We wszystkich wypadkach główną barierą w dostosowaniach są oczywiście wysokie koszty nowoczesnych technologii chroniących środowisko, w które trzeba wyposażyć polskie zakłady przemysłowe, składowiska odpadów czy sieci wodociągowo-kanalizacyjne.

Rząd skrócił ze 157 do 66 listę zakładów, które na mocy ubiegłorocznych uzgodnień z Unią będą mogły dostosowywać się o  trzy lata dłużej do wymogów unijnej dyrektywy o zintegrowanym zapobieganiu zanieczyszczeniom i ich kontroli (IPPC).

Zacznie ona obowiązywać w 2007 roku i zakłady wpisane na listę będą miały prawo dostosowywać się do niej do 2010 roku. Są to  głównie elektrociepłownie, zakłady chemiczne i składowiska odpadów, ale też na przykład zakłady drobiarskie - twierdzą polscy dyplomaci.

Z listy skreślono te, które albo nie potrzebują okresu przejściowego albo po prostu nie przesłały na czas wymaganych informacji.

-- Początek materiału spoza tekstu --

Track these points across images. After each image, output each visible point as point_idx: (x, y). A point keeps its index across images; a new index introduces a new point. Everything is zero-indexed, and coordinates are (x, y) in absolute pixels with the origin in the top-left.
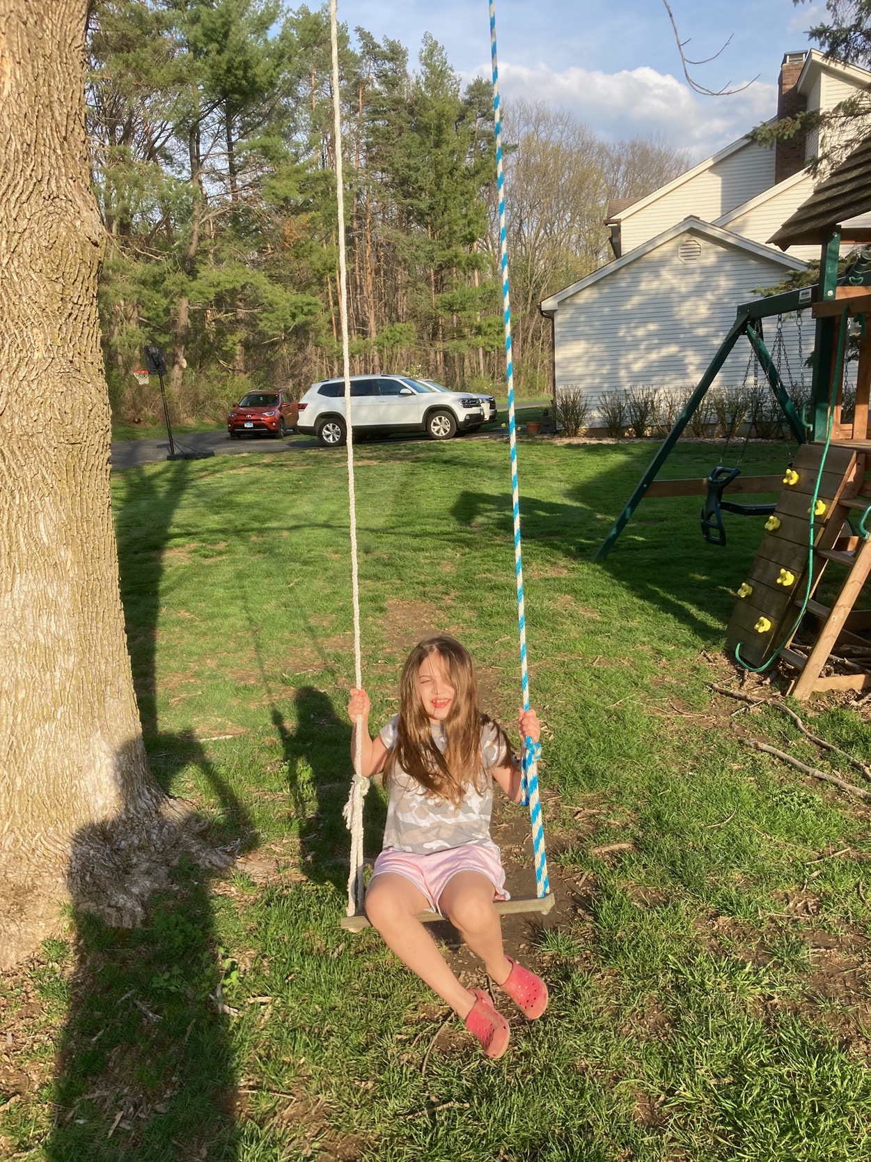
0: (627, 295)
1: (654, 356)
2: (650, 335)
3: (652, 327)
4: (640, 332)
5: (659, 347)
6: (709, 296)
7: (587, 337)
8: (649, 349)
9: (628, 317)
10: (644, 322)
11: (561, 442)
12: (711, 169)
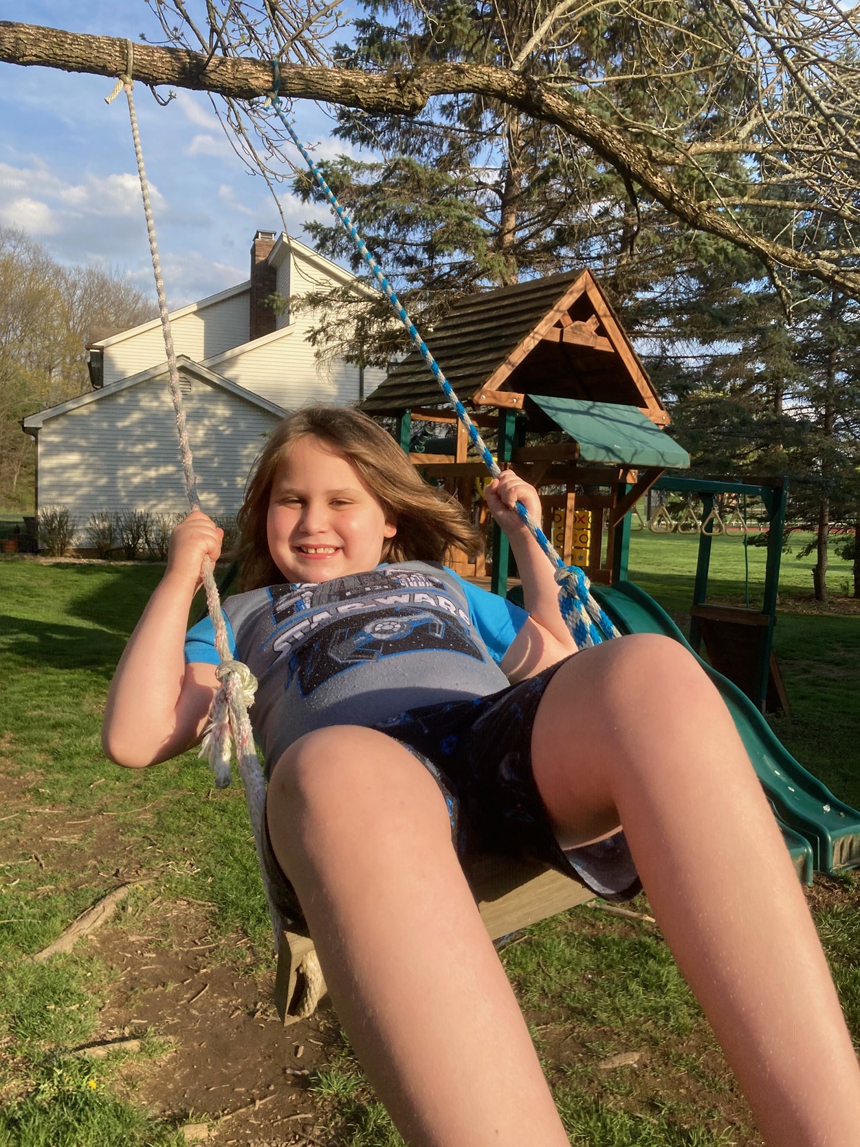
0: (125, 412)
1: (152, 473)
2: (148, 453)
3: (152, 445)
4: (139, 448)
5: (157, 465)
6: (206, 422)
7: (81, 450)
8: (147, 467)
9: (126, 433)
10: (142, 440)
11: (45, 561)
12: (194, 313)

Rząd przedłożył też szczegółowe plany dostosowywania do  standardów unijnych właśnie składowisk odpadów. Już wcześniej wywalczył dla nich 8-letni okres przejściowy na dostosowanie i w  2012 roku wszystkie odpady powinny już trafiać na w pełni dostosowane składowiska. W 2007 roku powinno ich być już 64 proc.

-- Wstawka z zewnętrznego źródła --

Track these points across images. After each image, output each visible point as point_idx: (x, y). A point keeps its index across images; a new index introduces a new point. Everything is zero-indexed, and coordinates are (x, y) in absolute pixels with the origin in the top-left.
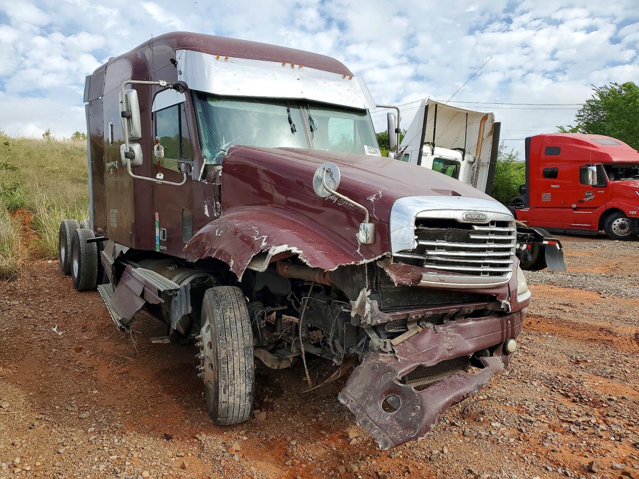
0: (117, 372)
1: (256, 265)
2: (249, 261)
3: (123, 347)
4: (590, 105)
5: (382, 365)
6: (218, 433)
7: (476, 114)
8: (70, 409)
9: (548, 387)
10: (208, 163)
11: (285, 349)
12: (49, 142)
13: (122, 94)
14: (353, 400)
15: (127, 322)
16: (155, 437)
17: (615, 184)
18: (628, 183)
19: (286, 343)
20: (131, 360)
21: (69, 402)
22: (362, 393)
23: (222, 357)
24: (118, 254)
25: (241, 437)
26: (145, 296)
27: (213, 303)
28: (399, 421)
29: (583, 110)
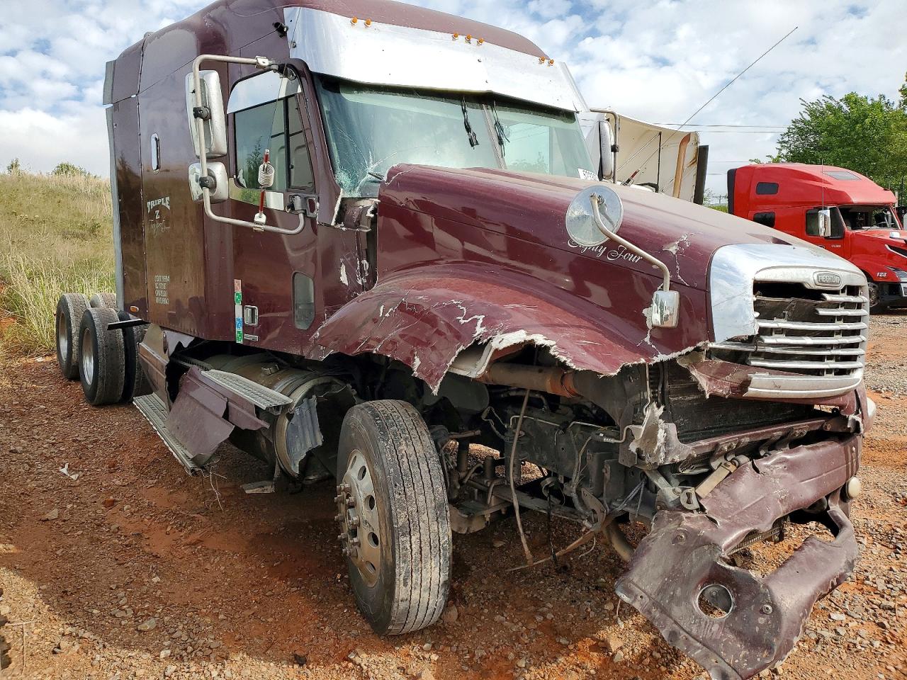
0: (184, 541)
1: (463, 366)
2: (453, 359)
3: (183, 496)
4: (796, 127)
5: (691, 534)
6: (386, 649)
7: (674, 134)
8: (119, 614)
9: (887, 547)
10: (347, 196)
11: (474, 499)
12: (21, 177)
13: (195, 77)
14: (643, 594)
15: (204, 461)
16: (278, 661)
17: (856, 234)
18: (872, 233)
19: (476, 490)
20: (203, 519)
21: (115, 601)
22: (658, 583)
23: (400, 524)
24: (172, 349)
25: (427, 656)
26: (230, 416)
27: (375, 429)
28: (739, 634)
29: (787, 134)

Polscy dyplomaci nie potrafili powiedzieć, jak wysoki jest ten odsetek w tej chwili, ale według źródeł unijnych jest "bardzo niski".

Przekazano też szczegółowe informacje o planach wdrażania unijnej dyrektywy o wodzie pitnej, w tym źródłach ich finansowania. Polska ma osiem lat na modernizację sieci wodociągowych i oczyszczalni ścieków, ale od razu musi zapewnić na przykład odpowiednią częstotliwość kontroli czystości wody.